Loading a cached traced model does not mean the GPU is fully warmed up.

The first real inference can still pay for CUDA context setup, allocator behavior, cuDNN algorithm selection, kernel loading, graph executor warmup, and postprocess synchronization. In my logs, the first few frames were noticeably slower than steady state, so I added dummy warmup inference to avoid confusing startup effects with actual runtime latency.

1
2
3
4
5
6
def _warmup_model(self):
    resolution = int(getattr(self.model.model, "resolution", 560))
    image = np.zeros((resolution, resolution, 3), dtype=np.uint8)

    for _ in range(2):
        self._predict_from_cv_image(image)

Warmup should match the real inference path as closely as possible:

1
2
3
4
5
6
same resolution
same dtype
same batch size
same device
same preprocessing
same postprocessing, if possible

Otherwise the warmup can make the logs look cleaner without actually warming the path that matters.

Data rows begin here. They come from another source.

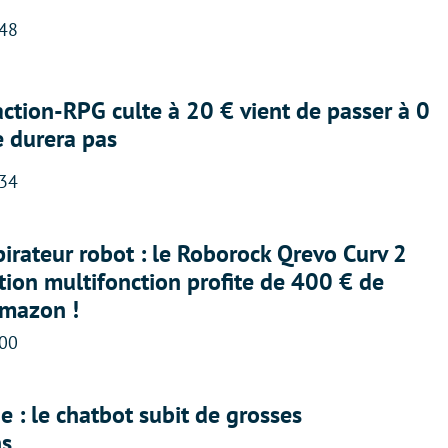
:48
action-RPG culte à 20 € vient de passer à 0
e durera pas
:34
irateur robot : le Roborock Qrevo Curv 2
ation multifonction profite de 400 € de
Amazon !
:00
 : le chatbot subit de grosses
ns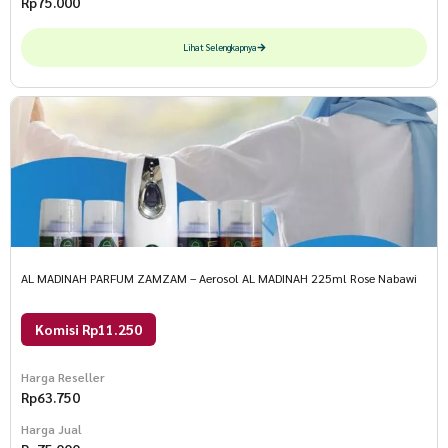
Rp
75.000
Lihat Selengkapnya
AL MADINAH PARFUM ZAMZAM – Aerosol AL MADINAH 225ml Rose Nabawi
Komisi Rp11.250
Harga Reseller
Rp
63.750
Harga Jual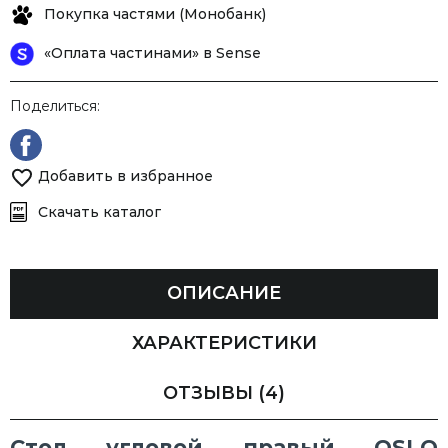
Покупка частями (Монобанк)
«Оплата частинами» в Sense
Поделиться:
Добавить в избранное
Скачать каталог
ОПИСАНИЕ
ХАРАКТЕРИСТИКИ
ОТЗЫВЫ
(4)
Стол угловой правый OSLO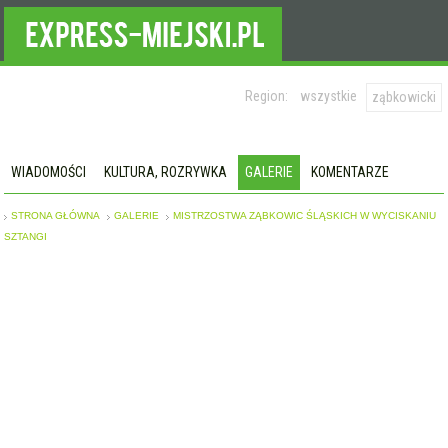
Region:
wszystkie
ząbkowicki
WIADOMOŚCI
KULTURA, ROZRYWKA
GALERIE
KOMENTARZE
STRONA GŁÓWNA
GALERIE
MISTRZOSTWA ZĄBKOWIC ŚLĄSKICH W WYCISKANIU
SZTANGI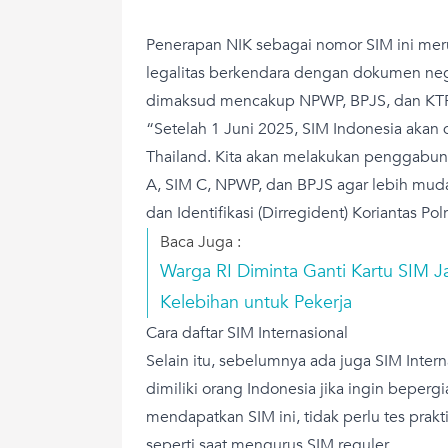
Penerapan NIK sebagai nomor SIM ini meru
legalitas berkendara dengan dokumen ne
dimaksud mencakup NPWP, BPJS, dan KTP
“Setelah 1 Juni 2025, SIM Indonesia akan di
Thailand. Kita akan melakukan penggabung
A, SIM C, NPWP, dan BPJS agar lebih muda
dan Identifikasi (Dirregident) Koriantas Polr
Baca Juga :
Warga RI Diminta Ganti Kartu SIM J
Kelebihan untuk Pekerja
Cara daftar SIM Internasional
Selain itu, sebelumnya ada juga SIM Inter
dimiliki orang Indonesia jika ingin bepergi
mendapatkan SIM ini, tidak perlu tes prak
seperti saat mengurus SIM reguler.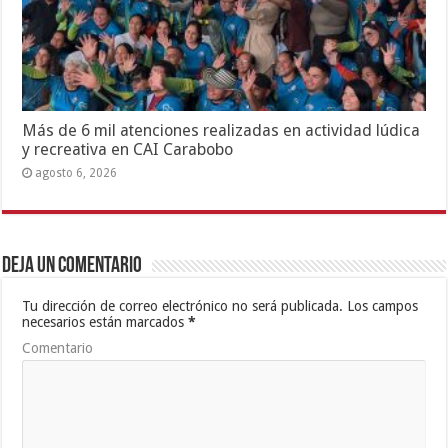
Más de 6 mil atenciones realizadas en actividad lúdica
y recreativa en CAI Carabobo
agosto 6, 2026
Deja un comentario
Tu dirección de correo electrónico no será publicada.
Los campos
necesarios están marcados
*
Comentario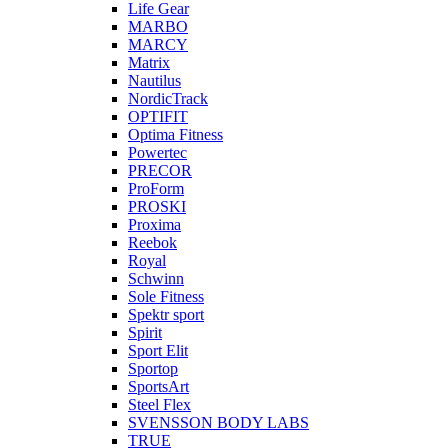
Life Gear
MARBO
MARCY
Matrix
Nautilus
NordicTrack
OPTIFIT
Optima Fitness
Powertec
PRECOR
ProForm
PROSKI
Proxima
Reebok
Royal
Schwinn
Sole Fitness
Spektr sport
Spirit
Sport Elit
Sportop
SportsArt
Steel Flex
SVENSSON BODY LABS
TRUE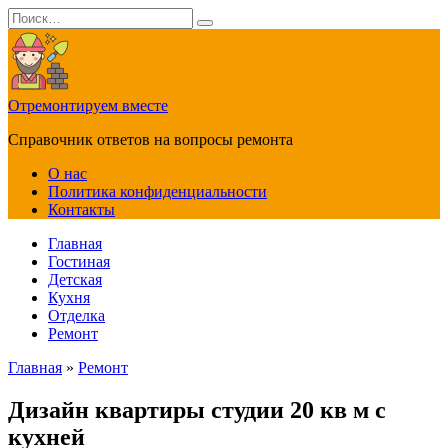
Перейти
Search
к
for:
содержанию
Отремонтируем вместе
Справочник ответов на вопросы ремонта
О нас
Политика конфиденциальности
Контакты
Главная
Гостиная
Детская
Кухня
Отделка
Ремонт
Главная
»
Ремонт
Дизайн квартиры студии 20 кв м с
кухней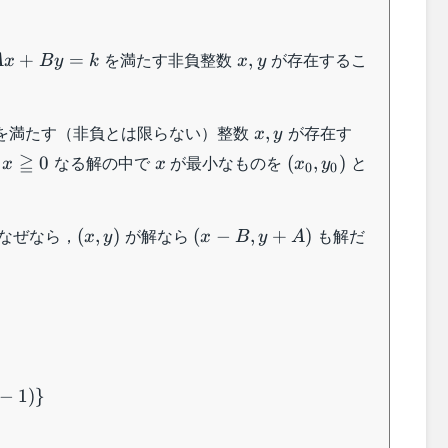
Ax+By=k
x,y
を満たす非負整数
が存在するこ
+
=
,
A
x
B
y
k
x
y
x,y
を満たす（非負とは限らない）整数
が存在す
,
x
y
x\geqq
x
(x_0,y_0)
≧
，
なる解の中で
が最小なものを
と
0
(
,
)
x
x
x
y
0
0
0
(x,y)
(x-
なぜなら，
が解なら
も解だ
(
,
)
(
−
,
+
)
x
y
x
B
y
A
B,y+A)
−
1
)}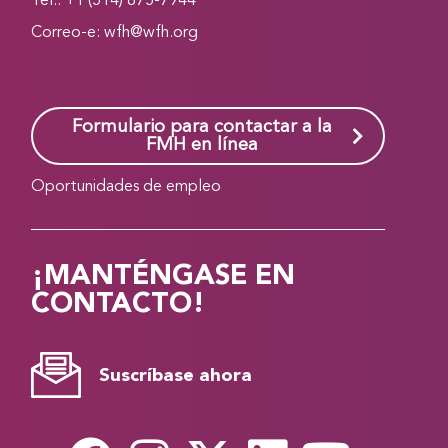
Tel.: +1 (514) 875-7944
Correo-e:
wfh@wfh.org
Formulario para contactar a la
FMH en línea
Oportunidades de empleo
¡MANTÉNGASE EN
CONTACTO!
Suscríbase ahora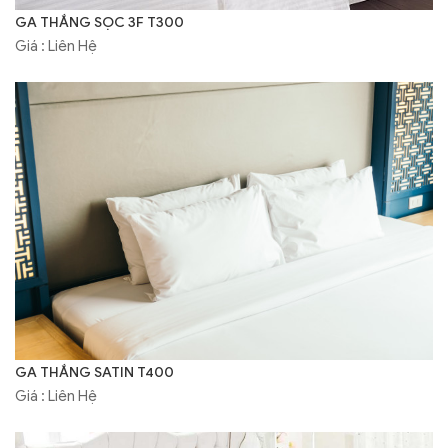
GA THẮNG SỌC 3F T300
Giá : Liên Hệ
GA THẮNG SATIN T400
Giá : Liên Hệ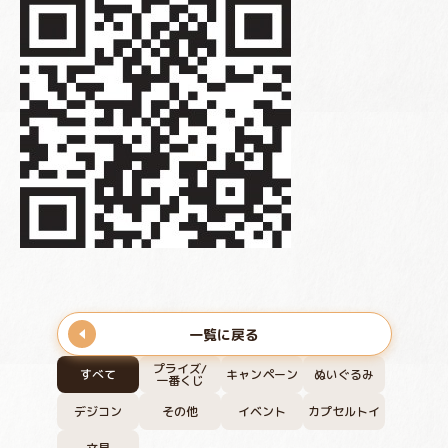
一覧に戻る
プライズ/
すべて
キャンペーン
ぬいぐるみ
一番くじ
デジコン
その他
イベント
カプセルトイ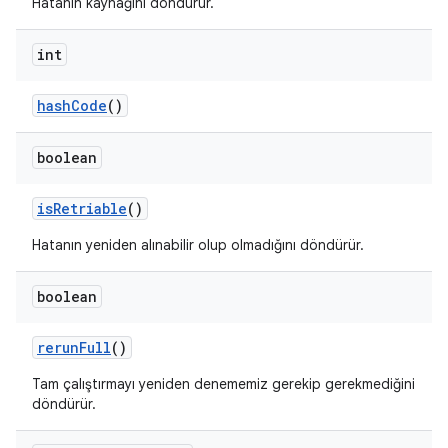
Hatanın kaynağını döndürür.
int
hash
Code
()
boolean
is
Retriable
()
Hatanın yeniden alınabilir olup olmadığını döndürür.
boolean
rerun
Full
()
Tam çalıştırmayı yeniden denememiz gerekip gerekmediğini
döndürür.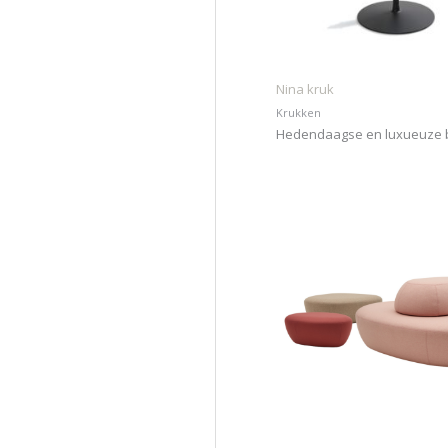
Nina kruk
Krukken
Hedendaagse en luxueuze 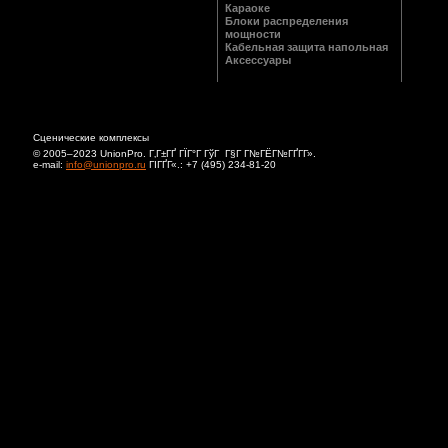
Караоке
Блоки распределения
мощности
Кабельная защита напольная
Аксессуары
Сценические комплексы
© 2005–2023 UnionPro. Г‚Г±ГҐ ГЇГ°Г ГўГ Г§Г Г№ГЁГ№ГҐГ­Г».
e-mail:
info@unionpro.ru
ГІГҐГ«.:
+7 (495) 234-81-20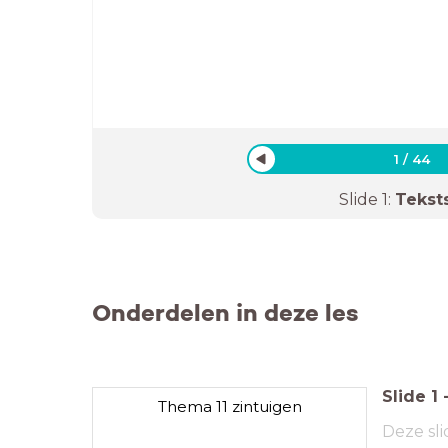
1
/
44
Slide
1
:
Tekst
Onderdelen in deze les
Slide
1
Thema 11 zintuigen
Deze sli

The Biggest Speedup Was Not a Model Trick

The most important lesson was that the model path was only part of the system.

Publishing debug images cost around 45–60 ms in some runs. The final usability improvement came from decoupling camera info handling and fixing visualization queue behavior.

The model can be fast, but the ROS graph can still feel slow if:

  • camera_info is synchronized too strictly
  • debug images are published in the hot path
  • visualization queues back up
  • inference and rendering share the same callback path
  • old frames are processed instead of dropped

The better architecture was to keep inference and visualization separate.

1
2
3
4
5
6
7
8
9
inference node:
    subscribe RGB-D + camera_info
    run RF-DETR / FoundationPose
    publish compact pose messages

visualization node:
    subscribe pose + optional image
    draw overlays
    allowed to drop frames

The inference node should publish small messages:

1
2
3
4
PoseStamped
Detection2D / Detection3D
TransformStamped
small debug metadata

The visualization node can publish images, overlays, and debugging views, but it should not be allowed to block the pose-estimation path.

TensorRT helped the model path, but the end-to-end pipeline became usable only after visualization and ROS backpressure were removed from the critical path.